A police department in East Liverpool, Ohio, sent shock waves through the internet last month when they shared chilling photos to Facebook of a couple pulled over in their car after allegedly overdosing on heroine.

A barely conscious man laid limp in the driver’s seat, his mouth hung open as the color drained from his face. The woman next to him, unconscious, began to turn blue as she slumped across the passenger seat next to him. A four-year-old boy, awake and alert, watched the scene unfold from his car seat in the back seat.

The chilling photographs offered a glimpse into the scene that greeted an East Liverpool police officer after he stopped the vehicle for erratic driving.  The photos posted to the City of East Liverpool, Ohio Facebook page quickly went viral, garnering more than 28,000 shares on Facebook and thrusting the Ohio’s heroin problem into a national spotlight. They would become the new face of the heroin addiction that has plagued the state for years.

Chief Deputy Rick Minerd of the Franklin County Sheriff’s Office in central Ohio called the scene horrific, but said it was not uncommon for the state.

“There are countless kids out there whose parents are still addicted,” Minerd said. “It’s horrible to see photos like that, but there are still a lot of gaps out there.”

The Ohio Department of Health reported an increase in fatal unintentional drug overdoses from 411 deaths in 2000 to 3,050 deaths in 2015 – an average of eight deaths per day. Heroin overdoses, which have spiked during that time period, accounted for more than 1,400 of those deaths, according to the report.

“There’s been a huge culture change,” said Ohio Attorney General Mike DeWine. “It used to be that, even people doing drugs, most would never think about doing heroin. It was a psychological line that they wouldn’t cross.”

But DeWine said that all began to change around 10-15 years ago when doctors across the country began prescribing more opioid pain medications in response to protests that they were not sufficiently treating pain.

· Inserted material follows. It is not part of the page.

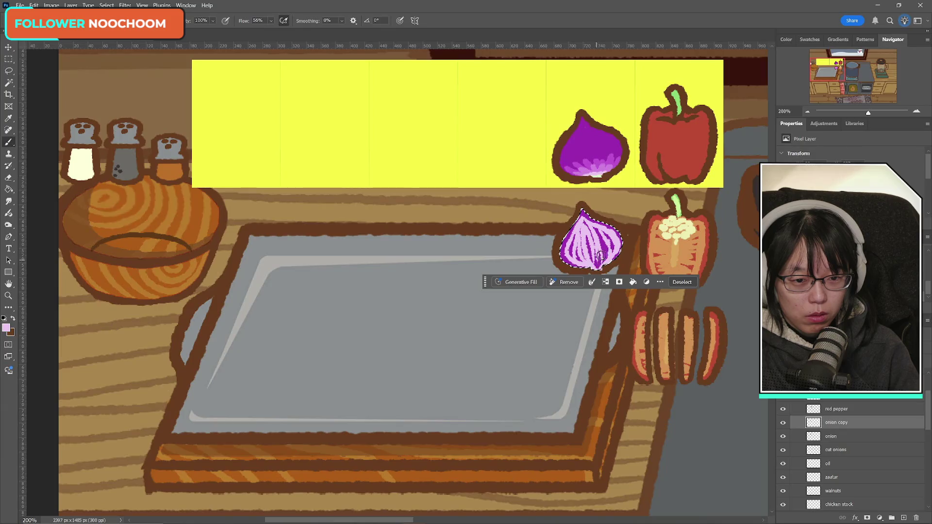
# - Add purple ring strokes to the onion's bottom, a pale green base line, then deselect
pyautogui.keyDown('alt'); pyautogui.click(617, 232); pyautogui.keyUp('alt')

“Pharmaceutical companies came out with oxycodone and other pain medications, and they did a very good job promoting them to doctors,” Dewine said. “There was a massive increase in prescription of pain medications.”

Users became dependent on those medications, he said. Once those became unavailable, they turned to heroin for their fix.

“We had a significant pain medication problem, and three-fourths of people using heroin started with pain medications, so there’s a natural progression,” DeWine said.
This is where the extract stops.